Eh ben voilà : aussitôt dit, aussitôt contredit. Récemment (c'était il y a quelques mois en regardant Meet John Doe aka L'Homme de la rue de Capra) je me faisais la remarque peu aimable au sujet de Gary Cooper qui m'apparaissait de plus en plus comme un Cary Grant du pauvre. Et le voilà ici en milliardaire américain vieillissant de passage à Paris, tout à fait à l'aise dans son rôle, loin des personnages de cowboy archétypaux et rigides qui m'attristent plus qu'ils m'agacent. Il occupe ici un rôle proche de celui qu'il incarnait 20 ans avant dans La Huitième femme de Barbe Bleue, et la référence à Ernst Lubitsch n'est pas tout à fait innocente tant Billy Wilder semble ici rechercher des liens avec les comédies sophistiquées des années 30.
Bon après il ne faut pas exagérer, car Love in the Afternoon a de nombreux défauts et ne jouit pas du même charme délicat malgré la présence (toujours exquise en ce qui me concerne) de Audrey Hepburn, qui contribue énormément au charme (ou au rejet, je suppose, selon l'adhésion) de l'ensemble. Il y a un petit côté récit d'apprentissage dans son histoire, tout d'abord un peu sous la protection de son père, puis de manière inopinée dans un premier temps au contact de Gary Cooper — mais la phase d'apprentissage sera très rapide et elle gagnera son indépendance avec une vitesse surprenante, jusqu'à mener en bateau le Don Juan américain.

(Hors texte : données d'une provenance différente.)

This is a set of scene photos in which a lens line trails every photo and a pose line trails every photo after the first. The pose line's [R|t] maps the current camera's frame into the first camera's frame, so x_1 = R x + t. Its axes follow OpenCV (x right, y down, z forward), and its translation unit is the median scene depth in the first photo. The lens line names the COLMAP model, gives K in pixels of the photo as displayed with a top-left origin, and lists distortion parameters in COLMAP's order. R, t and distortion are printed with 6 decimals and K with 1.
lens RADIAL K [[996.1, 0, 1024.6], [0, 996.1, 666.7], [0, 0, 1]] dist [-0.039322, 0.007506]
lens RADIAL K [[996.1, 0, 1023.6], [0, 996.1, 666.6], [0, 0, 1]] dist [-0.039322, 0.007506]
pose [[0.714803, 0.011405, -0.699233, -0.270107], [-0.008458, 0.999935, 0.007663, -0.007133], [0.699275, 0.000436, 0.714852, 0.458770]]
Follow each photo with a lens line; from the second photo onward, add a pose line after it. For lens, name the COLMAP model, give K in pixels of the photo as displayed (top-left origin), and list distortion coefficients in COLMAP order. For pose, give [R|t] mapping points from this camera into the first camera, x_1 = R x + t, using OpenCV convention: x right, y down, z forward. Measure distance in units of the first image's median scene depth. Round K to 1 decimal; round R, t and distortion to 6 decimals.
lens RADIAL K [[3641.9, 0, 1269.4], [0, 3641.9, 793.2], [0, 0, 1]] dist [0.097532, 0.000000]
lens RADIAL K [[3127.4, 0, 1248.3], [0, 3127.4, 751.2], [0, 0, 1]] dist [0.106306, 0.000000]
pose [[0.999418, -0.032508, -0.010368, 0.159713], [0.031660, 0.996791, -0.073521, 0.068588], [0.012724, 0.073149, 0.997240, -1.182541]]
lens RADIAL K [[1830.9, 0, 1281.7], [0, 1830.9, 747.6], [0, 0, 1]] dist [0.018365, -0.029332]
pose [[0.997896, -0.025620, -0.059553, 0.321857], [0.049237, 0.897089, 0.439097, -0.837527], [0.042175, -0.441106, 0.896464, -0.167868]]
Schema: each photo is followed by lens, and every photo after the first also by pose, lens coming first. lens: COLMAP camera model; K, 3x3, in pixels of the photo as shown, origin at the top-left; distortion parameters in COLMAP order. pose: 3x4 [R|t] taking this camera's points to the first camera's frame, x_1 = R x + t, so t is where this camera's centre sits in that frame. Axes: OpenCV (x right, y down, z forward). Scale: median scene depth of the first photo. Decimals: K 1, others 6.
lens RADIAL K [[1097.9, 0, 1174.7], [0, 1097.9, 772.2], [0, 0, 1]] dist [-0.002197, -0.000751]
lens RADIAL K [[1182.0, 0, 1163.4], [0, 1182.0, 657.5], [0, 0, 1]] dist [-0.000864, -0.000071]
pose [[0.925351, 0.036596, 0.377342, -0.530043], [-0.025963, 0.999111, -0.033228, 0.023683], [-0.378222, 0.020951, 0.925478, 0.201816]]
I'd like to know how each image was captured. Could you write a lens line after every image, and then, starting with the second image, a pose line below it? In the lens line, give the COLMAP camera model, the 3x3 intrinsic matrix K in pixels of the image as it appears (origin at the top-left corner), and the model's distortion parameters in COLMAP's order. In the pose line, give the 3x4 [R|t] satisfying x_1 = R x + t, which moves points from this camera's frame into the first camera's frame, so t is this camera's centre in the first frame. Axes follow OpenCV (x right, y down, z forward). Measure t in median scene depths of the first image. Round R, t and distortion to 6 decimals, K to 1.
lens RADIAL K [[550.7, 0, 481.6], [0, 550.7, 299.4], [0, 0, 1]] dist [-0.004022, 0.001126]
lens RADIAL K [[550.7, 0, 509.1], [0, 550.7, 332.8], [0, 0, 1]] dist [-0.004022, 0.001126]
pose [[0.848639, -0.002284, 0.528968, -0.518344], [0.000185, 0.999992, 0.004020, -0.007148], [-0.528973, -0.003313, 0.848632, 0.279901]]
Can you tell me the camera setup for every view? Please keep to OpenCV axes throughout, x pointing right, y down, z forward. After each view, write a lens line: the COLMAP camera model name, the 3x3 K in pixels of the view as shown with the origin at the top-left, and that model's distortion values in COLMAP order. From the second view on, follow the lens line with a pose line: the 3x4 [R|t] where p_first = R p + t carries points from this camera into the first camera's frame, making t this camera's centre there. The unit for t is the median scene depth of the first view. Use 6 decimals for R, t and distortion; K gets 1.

La partie en lien avec le travail du père, détective privé, est très légère et ne vaut le détour que pour son interprète, Maurice Chevalier. En revanche, elle permet d'aboutir sur une conclusion très surprenante : pendant tout le film, on sent qu'il y a une petite dissonance entre la toute jeune Hepburn et le vieillissant Cooper (ils ont près de 30 ans d'écart quand même, et ce fut un petit scandale à l'époque), et il faudra attendre la toute fin pour voir établi un parallèle entre le père et l'amant, unit dans un même plan qui établit la correspondance de leurs âges. Deux corps vieillissants. C'est très bien trouvé, très percutant. Il flotte sur toute l'intrigue de petites touches subversives, sur le thème du libertinage et de la liberté sexuelle pour les deux amants — avec un effet miroir qui pose des questions intéressantes — qui ont recours à différentes formes de mensonge. Selon la perspective adoptée, le sexe est tour tout épanouissant ou sale, drôle de renversement. Un petit goût de désenchantement, aussi, au milieu de la comédie romantique superficielle.
Une tirade très cliché censée caractériser la vie parisienne : "In Paris people eat better, and in Paris people make love, well, perhaps not better, but certainly more often."